Within the notebook, discuss the classification of each variable in the dataset based on common variable types and measurement scales in mathematics, statistics, and Python.
Select, demonstrate, and explain the most appropriate summary statistics to describe each variable.
Select, demonstrate, and explain the most suitable plot(s) for each variable.

Project (40%)

In the same notebook where you completed the above tasks, conduct an analysis of classification algorithms applied to the abalone.csv data set. Begin by explaining supervised learning and the concept of classification algorithms.

Describe at least one common classification algorithm and demonstrate it using the scikit-learn Python library. Throughout the notebook, use appropriate plots, mathematical notation, and diagrams to explain the relevant concepts.

Marking Scheme

Each component will be assessment based on the following four categories, each carrying equal weight. Remember, your repository is what will be evaluated. It should demonstrate evidence of the criteria outlined for each category.

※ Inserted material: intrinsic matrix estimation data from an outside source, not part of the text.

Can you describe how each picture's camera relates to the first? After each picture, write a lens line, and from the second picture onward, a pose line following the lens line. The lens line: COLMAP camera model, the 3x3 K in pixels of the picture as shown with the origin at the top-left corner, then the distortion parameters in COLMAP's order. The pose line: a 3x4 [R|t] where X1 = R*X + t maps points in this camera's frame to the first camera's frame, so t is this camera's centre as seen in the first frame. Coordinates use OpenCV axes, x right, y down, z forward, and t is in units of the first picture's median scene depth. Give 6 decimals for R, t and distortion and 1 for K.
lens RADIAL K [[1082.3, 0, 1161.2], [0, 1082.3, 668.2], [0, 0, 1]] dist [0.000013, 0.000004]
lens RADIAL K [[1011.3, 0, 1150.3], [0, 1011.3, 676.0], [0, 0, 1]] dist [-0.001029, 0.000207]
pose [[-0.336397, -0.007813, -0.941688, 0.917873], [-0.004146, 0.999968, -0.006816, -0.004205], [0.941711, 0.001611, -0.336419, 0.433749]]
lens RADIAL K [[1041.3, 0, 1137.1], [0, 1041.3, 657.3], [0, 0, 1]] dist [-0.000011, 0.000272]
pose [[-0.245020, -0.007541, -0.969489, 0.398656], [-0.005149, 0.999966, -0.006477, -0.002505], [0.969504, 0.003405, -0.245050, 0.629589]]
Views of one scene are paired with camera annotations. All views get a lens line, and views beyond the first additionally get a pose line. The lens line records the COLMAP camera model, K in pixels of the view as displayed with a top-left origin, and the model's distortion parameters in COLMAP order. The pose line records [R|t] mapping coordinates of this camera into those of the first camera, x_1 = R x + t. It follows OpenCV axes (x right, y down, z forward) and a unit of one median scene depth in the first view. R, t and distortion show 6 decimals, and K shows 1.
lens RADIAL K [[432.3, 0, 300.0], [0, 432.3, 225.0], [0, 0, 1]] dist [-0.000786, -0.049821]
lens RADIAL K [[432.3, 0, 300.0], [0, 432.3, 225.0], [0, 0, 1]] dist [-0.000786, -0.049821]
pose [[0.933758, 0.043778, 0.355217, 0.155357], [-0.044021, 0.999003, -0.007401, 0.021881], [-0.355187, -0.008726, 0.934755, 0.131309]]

In line with ATU policy, the examiners’ overall impression of the submission may affect marks in each category. At any stage you may be asked to discuss the work to date in your repository.

Research

Evidence of research on relevant topics.
Appropriate referencing.
Building upon the literature and documentation.
Comparisons to similar work.

Development

Clear, concise, and correct code.
Appropriate tests.
Knowledge of different approaches and algorithms.
Clean architecture.

Documentation

Clear explanations of concepts in notebooks.
Concise comments in code and elsewhere.
Appropriate README for repository.

Consistency

Tens of commits, each representing a reasonable amount of work.
Literature, documentation, and code evidencing work on the assessment.
Evidence of reviewing and refactoring.

Advice

In open-style assessments like this one, students may find it challenging to navigate the freedom provided. Guided by the module’s materials, you’ll need to determine where and how to begin, what content is relevant for your submission, how much is appropriate, and how to personalize your work. This level of autonomy is intentional and meant to foster independent thinking and decision-making skills.

Companies value graduates who can take initiative, work autonomously, and make design decisions with minimal guidance. We assume you have a reasonable knowledge of programming and an ability to source your own information. You need a plan, you cannot just start coding straight away.

Remember you must adhere to ATU policies and regulations. You can view these on the Student Hub. Pay special attention to the Policy on Plagiarism and the Student Code. If you have any questions about what is permitted, reach out the lecturer by email.

Purpose

The purpose of the assessment is to ensure students can demonstrate the following.

Describe the stochastic nature of real-world measurements.
Select an appropriate mathematical model of a real-world problem.
Select an appropriate cost function for a given machine learning task.
Apply an optimization technique to the parameters of a model.